With that opening delivered over the intercom, Principal David Greene kicked off the new school year Monday morning for the 525 students who attend Anne Chesnutt Middle School on Skibo Road.
The school system’s other year-round schools, E.E. Miller Elementary and Reid Ross Classical, also welcomed students Monday.
At Anne Chesnutt, vehicles were lined up in the parking lot Monday morning waiting to drop off children who attend the school’s sixth through eighth grades.
After being dropped off, the students moved along at a steady clip to go indoors. One girl stopped to hug Assistant Principal Whitney Iglesias before turning the corner with the rest of the students.
Superintendent Marvin Connelly Jr. said the parents were probably more excited than the students.
“We’re pretty happy to get her back in school,” Fred Hardison, who is 72, said of his 12-year-old daughter, Valentina. “In the classroom. Face to face.”
Last year, she attended Cumberland County Virtual Academy.
And what were Valentina’s thoughts on returning to school — this time among fellow students?
“She’s got mixed feelings,” Hardison said just outside the school. “She was happy to get back, but she’s never been a big fan of going to school.”
Earlier in the morning, Connelly greeted some of the parents and caregivers who drove their children to school.
“Good morning. We are back. Cumberland County Schools are open,” Connelly told reporters. “We never really closed. We’ve been open all summer. Year-round starts back today at Anne Chesnutt Middle, EE. Miller Elementary and Reid Ross Classical.”

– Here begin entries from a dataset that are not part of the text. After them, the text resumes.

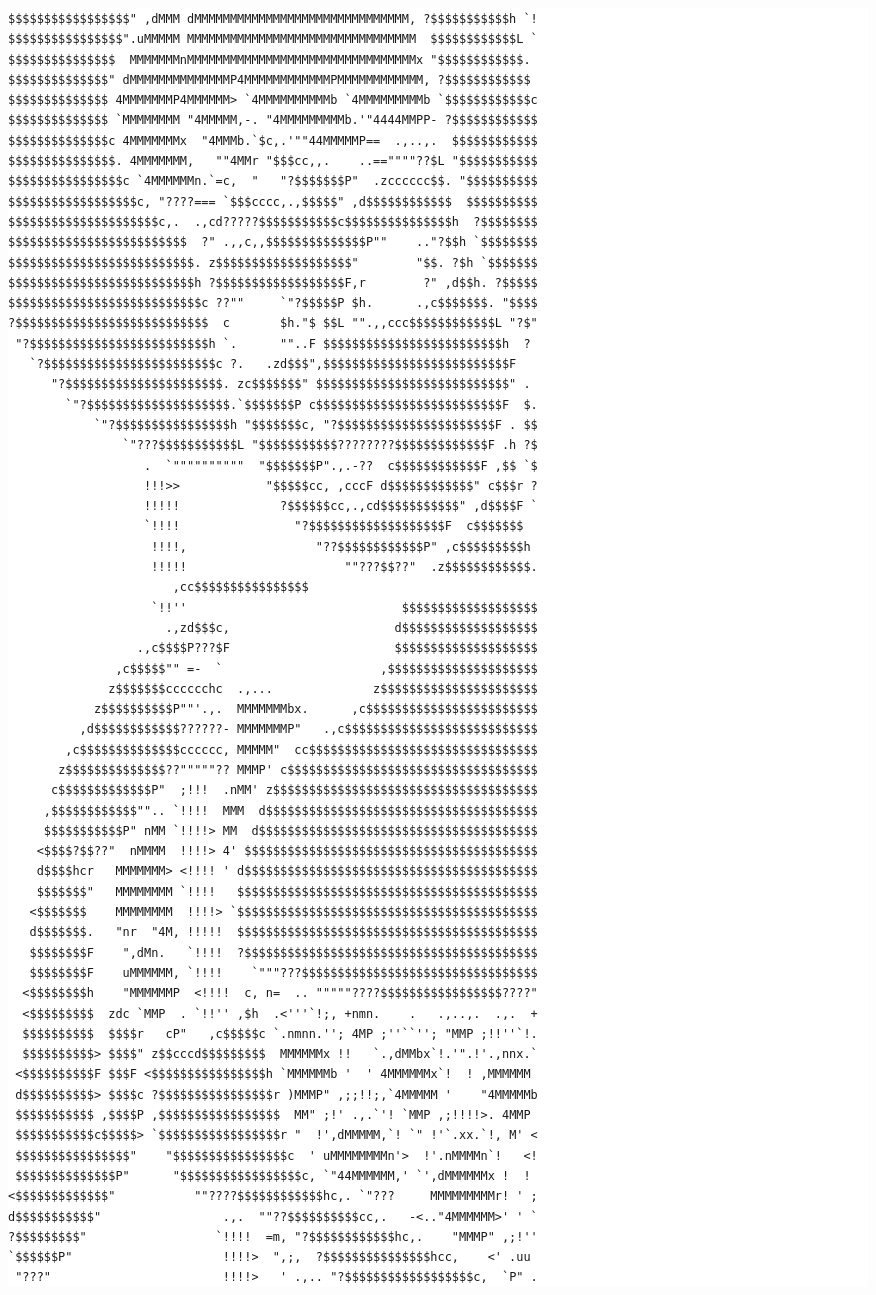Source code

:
 ```''!!!!!!''''''.,,nMMMMx "MMMMMMMMMMMMMMMMMMMMx.""44MMMMMMMMMMMMMMMMMMMM
$$$$$$$$$$$$$$$$$" ,dMMM dMMMMMMMMMMMMMMMMMMMMMMMMMMMMMM, ?$$$$$$$$$$$h `!
$$$$$$$$$$$$$$$$".uMMMMM MMMMMMMMMMMMMMMMMMMMMMMMMMMMMMMM  $$$$$$$$$$$$L `
$$$$$$$$$$$$$$$  MMMMMMMnMMMMMMMMMMMMMMMMMMMMMMMMMMMMMMMMx "$$$$$$$$$$$$.
$$$$$$$$$$$$$$" dMMMMMMMMMMMMMMP4MMMMMMMMMMMMPMMMMMMMMMMMM, ?$$$$$$$$$$$$
$$$$$$$$$$$$$$ 4MMMMMMMP4MMMMMM> `4MMMMMMMMMMb `4MMMMMMMMMb `$$$$$$$$$$$$c
$$$$$$$$$$$$$$ `MMMMMMMM "4MMMMM,-. "4MMMMMMMMMb.'"4444MMPP- ?$$$$$$$$$$$$
$$$$$$$$$$$$$$c 4MMMMMMMx  "4MMMb.`$c,.'""44MMMMMP==  .,..,.  $$$$$$$$$$$$
$$$$$$$$$$$$$$$. 4MMMMMMM,   ""4MMr "$$$cc,,.    ..==""""??$L "$$$$$$$$$$$
$$$$$$$$$$$$$$$$c `4MMMMMMn.`=c,  "   "?$$$$$$$P"  .zcccccc$$. "$$$$$$$$$$
$$$$$$$$$$$$$$$$$$c, "????=== `$$$cccc,.,$$$$$" ,d$$$$$$$$$$$$  $$$$$$$$$$
$$$$$$$$$$$$$$$$$$$$$c,.  .,cd?????$$$$$$$$$$$c$$$$$$$$$$$$$$$h  ?$$$$$$$$
$$$$$$$$$$$$$$$$$$$$$$$$$  ?" .,,c,,$$$$$$$$$$$$$$P""    .."?$$h `$$$$$$$$
$$$$$$$$$$$$$$$$$$$$$$$$$$. z$$$$$$$$$$$$$$$$$$$"        "$$. ?$h `$$$$$$$
$$$$$$$$$$$$$$$$$$$$$$$$$$h ?$$$$$$$$$$$$$$$$$$F,r        ?" ,d$$h. ?$$$$$
$$$$$$$$$$$$$$$$$$$$$$$$$$$c ??""     `"?$$$$$P $h.      .,c$$$$$$$. "$$$$
?$$$$$$$$$$$$$$$$$$$$$$$$$$$  c       $h."$ $$L "".,,ccc$$$$$$$$$$$$L "?$"
 "?$$$$$$$$$$$$$$$$$$$$$$$$$h `.      ""..F $$$$$$$$$$$$$$$$$$$$$$$$$h  ?
   `?$$$$$$$$$$$$$$$$$$$$$$$$c ?.   .zd$$$",$$$$$$$$$$$$$$$$$$$$$$$$$$F
      "?$$$$$$$$$$$$$$$$$$$$$$. zc$$$$$$$" $$$$$$$$$$$$$$$$$$$$$$$$$$$" .
        `"?$$$$$$$$$$$$$$$$$$$$.`$$$$$$$P c$$$$$$$$$$$$$$$$$$$$$$$$$$F  $.
            `"?$$$$$$$$$$$$$$$$h "$$$$$$$c, "?$$$$$$$$$$$$$$$$$$$$$$F . $$
                `"???$$$$$$$$$$$L "$$$$$$$$$$$????????$$$$$$$$$$$$$F .h ?$
                   .  `""""""""""  "$$$$$$$P".,.-??  c$$$$$$$$$$$$F ,$$ `$
                   !!!>>            "$$$$$cc, ,cccF d$$$$$$$$$$$$" c$$$r ?
                   !!!!!              ?$$$$$$cc,.,cd$$$$$$$$$$$" ,d$$$$F `
                   `!!!!                "?$$$$$$$$$$$$$$$$$$$F  c$$$$$$$
                    !!!!,                  "??$$$$$$$$$$$$P" ,c$$$$$$$$$h
                    !!!!!                      ""???$$??"  .z$$$$$$$$$$$$.
                       ,cc$$$$$$$$$$$$$$$$
                    `!!''                              $$$$$$$$$$$$$$$$$$$
                      .,zd$$$c,                       d$$$$$$$$$$$$$$$$$$$
                  .,c$$$$P???$F                       $$$$$$$$$$$$$$$$$$$$
               ,c$$$$$"" =-  `                      ,$$$$$$$$$$$$$$$$$$$$$
              z$$$$$$$cccccchc  .,...              z$$$$$$$$$$$$$$$$$$$$$$
            z$$$$$$$$$$P""'.,.  MMMMMMMbx.      ,c$$$$$$$$$$$$$$$$$$$$$$$$
          ,d$$$$$$$$$$$$??????- MMMMMMMP"   .,c$$$$$$$$$$$$$$$$$$$$$$$$$$$
        ,c$$$$$$$$$$$$$$cccccc, MMMMM"  cc$$$$$$$$$$$$$$$$$$$$$$$$$$$$$$$$
       z$$$$$$$$$$$$$$??"""""?? MMMP' c$$$$$$$$$$$$$$$$$$$$$$$$$$$$$$$$$$$
      c$$$$$$$$$$$$$P"  ;!!!  .nMM' z$$$$$$$$$$$$$$$$$$$$$$$$$$$$$$$$$$$$$
     ,$$$$$$$$$$$$"".. `!!!!  MMM  d$$$$$$$$$$$$$$$$$$$$$$$$$$$$$$$$$$$$$$
     $$$$$$$$$$$P" nMM `!!!!> MM  d$$$$$$$$$$$$$$$$$$$$$$$$$$$$$$$$$$$$$$$
    <$$$$?$$??"  nMMMM  !!!!> 4' $$$$$$$$$$$$$$$$$$$$$$$$$$$$$$$$$$$$$$$$$
    d$$$$hcr   MMMMMMM> <!!!! ' d$$$$$$$$$$$$$$$$$$$$$$$$$$$$$$$$$$$$$$$$$
    $$$$$$$"   MMMMMMMM `!!!!   $$$$$$$$$$$$$$$$$$$$$$$$$$$$$$$$$$$$$$$$$$
   <$$$$$$$    MMMMMMMM  !!!!> `$$$$$$$$$$$$$$$$$$$$$$$$$$$$$$$$$$$$$$$$$$
   d$$$$$$$.   "nr  "4M, !!!!!  $$$$$$$$$$$$$$$$$$$$$$$$$$$$$$$$$$$$$$$$$$
   $$$$$$$$F    ",dMn.   `!!!!  ?$$$$$$$$$$$$$$$$$$$$$$$$$$$$$$$$$$$$$$$$$
   $$$$$$$$F    uMMMMMM, `!!!!    `"""???$$$$$$$$$$$$$$$$$$$$$$$$$$$$$$$$$
  <$$$$$$$$h    "MMMMMMP  <!!!!  c, n=  .. """""????$$$$$$$$$$$$$$$$$????"
  <$$$$$$$$$  zdc `MMP  . `!!'' ,$h  .<'''`!;, +nmn.    .   .,..,.  .,.  +
  $$$$$$$$$$  $$$$r   cP"   ,c$$$$$c `.nmnn.''; 4MP ;''``''; "MMP ;!!''`!.
  $$$$$$$$$$> $$$$" z$$cccd$$$$$$$$$  MMMMMMx !!   `.,dMMbx`!.'".!'.,nnx.`
 <$$$$$$$$$$F $$$F <$$$$$$$$$$$$$$$$h `MMMMMMb '  ' 4MMMMMMx`!  ! ,MMMMMM
 d$$$$$$$$$$> $$$$c ?$$$$$$$$$$$$$$$$r )MMMP" ,;;!!;,`4MMMMM '    "4MMMMMb
 $$$$$$$$$$$ ,$$$$P ,$$$$$$$$$$$$$$$$$  MM" ;!' .,.`'! `MMP ,;!!!!>. 4MMP
 $$$$$$$$$$$c$$$$$> `$$$$$$$$$$$$$$$$$r "  !',dMMMMM,`! `" !'`.xx.`!, M' <
 $$$$$$$$$$$$$$$$"    "$$$$$$$$$$$$$$$$c  ' uMMMMMMMMn'>  !'.nMMMMn`!   <!
 $$$$$$$$$$$$$$P"      "$$$$$$$$$$$$$$$$$c, `"44MMMMMM,' `',dMMMMMMx !  !
<$$$$$$$$$$$$$"           ""????$$$$$$$$$$$$hc,. `"???     MMMMMMMMMr! ' ;
d$$$$$$$$$$$"                 .,.  ""??$$$$$$$$$$cc,.   -<.."4MMMMMM>' ' `
?$$$$$$$$$"                  `!!!!  =m, "?$$$$$$$$$$$$hc,.    "MMMP" ,;!''
`$$$$$$P"                     !!!!>  ",;,  ?$$$$$$$$$$$$$$$hcc,    <' .uu
 "???"                        !!!!>   ' .,.. "?$$$$$$$$$$$$$$$$$$c,  `P" .
```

More than 1,600 year-round students kicked off a new school year Monday, according to Connelly. He also said the district has 16 school buses on the road.
"We are excited to have our children back in the building," he said. "Everyone is excited to try to move forward from the pandemic. We realize we’re still in it, but we’re ready.”

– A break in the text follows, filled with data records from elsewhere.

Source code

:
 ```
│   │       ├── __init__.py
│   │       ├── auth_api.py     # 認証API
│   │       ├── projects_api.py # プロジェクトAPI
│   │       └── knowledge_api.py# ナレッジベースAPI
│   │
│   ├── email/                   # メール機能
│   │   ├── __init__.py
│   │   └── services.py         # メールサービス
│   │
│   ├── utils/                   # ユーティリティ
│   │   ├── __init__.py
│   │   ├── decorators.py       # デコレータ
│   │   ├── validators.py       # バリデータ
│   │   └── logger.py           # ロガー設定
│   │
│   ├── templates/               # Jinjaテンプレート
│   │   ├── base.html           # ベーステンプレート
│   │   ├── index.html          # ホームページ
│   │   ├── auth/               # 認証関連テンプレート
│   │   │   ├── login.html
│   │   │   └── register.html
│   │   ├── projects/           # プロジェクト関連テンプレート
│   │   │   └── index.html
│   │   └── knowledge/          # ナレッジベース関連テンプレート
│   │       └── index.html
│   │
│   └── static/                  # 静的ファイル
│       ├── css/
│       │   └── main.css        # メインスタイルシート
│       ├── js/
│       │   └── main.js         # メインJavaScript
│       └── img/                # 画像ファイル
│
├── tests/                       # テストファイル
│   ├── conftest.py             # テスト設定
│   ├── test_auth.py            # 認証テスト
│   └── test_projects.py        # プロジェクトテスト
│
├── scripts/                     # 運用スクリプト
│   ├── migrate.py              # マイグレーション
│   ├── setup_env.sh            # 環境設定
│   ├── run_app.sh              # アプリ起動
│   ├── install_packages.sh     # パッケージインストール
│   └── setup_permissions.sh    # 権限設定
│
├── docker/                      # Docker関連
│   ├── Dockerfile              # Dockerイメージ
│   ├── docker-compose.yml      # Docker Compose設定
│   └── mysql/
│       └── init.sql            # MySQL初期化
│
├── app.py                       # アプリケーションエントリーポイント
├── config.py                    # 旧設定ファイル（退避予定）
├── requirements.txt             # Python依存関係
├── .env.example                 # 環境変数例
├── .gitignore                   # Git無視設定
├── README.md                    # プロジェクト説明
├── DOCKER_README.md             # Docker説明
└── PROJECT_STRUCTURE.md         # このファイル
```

In terms of how the system will continue to address in-school COVID-19 concerns, he said the system will rely on the steps that were taken last year to keep the numbers as low as possible.

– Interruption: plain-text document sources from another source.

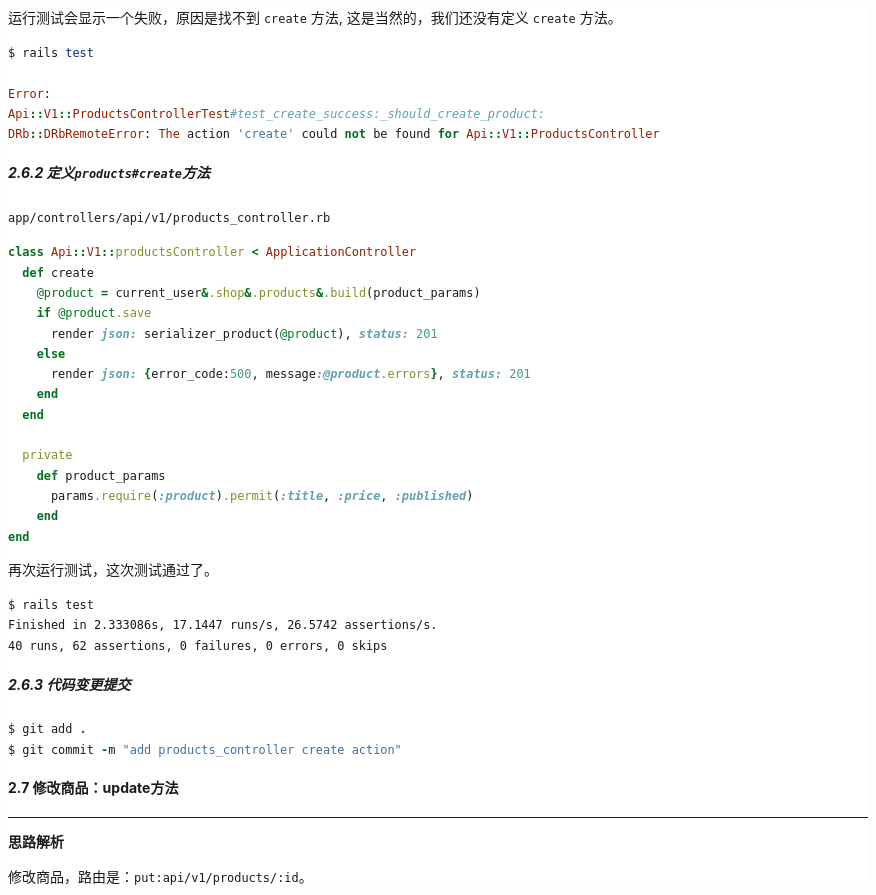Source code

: 运行测试会显示一个失败，原因是找不到 `create` 方法, 这是当然的，我们还没有定义 `create` 方法。

```ruby
$ rails test

Error:
Api::V1::ProductsControllerTest#test_create_success:_should_create_product:
DRb::DRbRemoteError: The action 'create' could not be found for Api::V1::ProductsController
```



##### 2.6.2  定义`products#create`方法

`app/controllers/api/v1/products_controller.rb`

```ruby
class Api::V1::productsController < ApplicationController
  def create
    @product = current_user&.shop&.products&.build(product_params)
    if @product.save
      render json: serializer_product(@product), status: 201
    else
      render json: {error_code:500, message:@product.errors}, status: 201
    end
  end

  private
    def product_params
      params.require(:product).permit(:title, :price, :published)
    end
end
```

再次运行测试，这次测试通过了。

```shell
$ rails test
Finished in 2.333086s, 17.1447 runs/s, 26.5742 assertions/s.
40 runs, 62 assertions, 0 failures, 0 errors, 0 skips
```

##### 2.6.3 代码变更提交

```ruby
$ git add .
$ git commit -m "add products_controller create action"
```



#### 2.7 修改商品：update方法

---

**思路解析**

修改商品，路由是：`put:api/v1/products/:id`。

“The measures we had in place last year – wear your mask, wash your hands, social distance when you’re able to – they worked last year as well as encouraging everyone to get vaccinated,” the superintendent said. “If you’re eligible, get the booster.”
Masks are optional for students and staff.
Spanish Immersion program
Anne Chesnutt offers a Spanish Immersion choice program. For students in that program, instruction is primarily in Spanish throughout the day.
About 60 students are taking that program this year, Greene said. The Spanish Immersion choice program has been offered at Anne Chesnutt for about a decade.
The students also are taught social studies, science and math in Spanish.
“Anne Chesnutt is a choice school. One of our options is our year-round schedule, and what I call our crown jewel is our Spanish Immersion program,” Greene said. “The program has meant a lot to this school in that it has allowed us to grow.
“So we have students that would have started the Spanish Immersion program in elementary,” Greene added. “They get to come to us. If they make it through the eighth-grade year, they earn two high school credits in Spanish and are basically fluid in Spanish.”
Four Spanish instructors, all from Colombia, talked with reporters about the importance of the students learning the language and studying the Hispanic cultures.
“Right here – this program. It allows students to get a different look at culture,” Spanish teacher Andres Rangel said. "I think the program teaching is really important. Spanish people are emerging in the (U.S.) population.”
Angelica Restrepo, another Spanish teacher at the school, said "international teachers need to work through the learning. When we share our culture, our language and our heritage, we give them different perspectives. For me, this is the best part.”
Kristi Harden, the school system's director of transportation, talked about the "Here Comes the Bus" tool that allows families with access to view the real-time location of their child's school bus on a smartphone or computer.
Parents can sign up or learn more about the app at the "Here Comes the Bus" website.
Aicha Kine, who is 29, said her family had just moved to Fayetteville from Texas. This was her 12-year-old niece’s first year at Anne Chesnutt. She said her niece has been excited about returning to the classroom. With a laugh, Kine said, her niece had been talking about it “all the week.”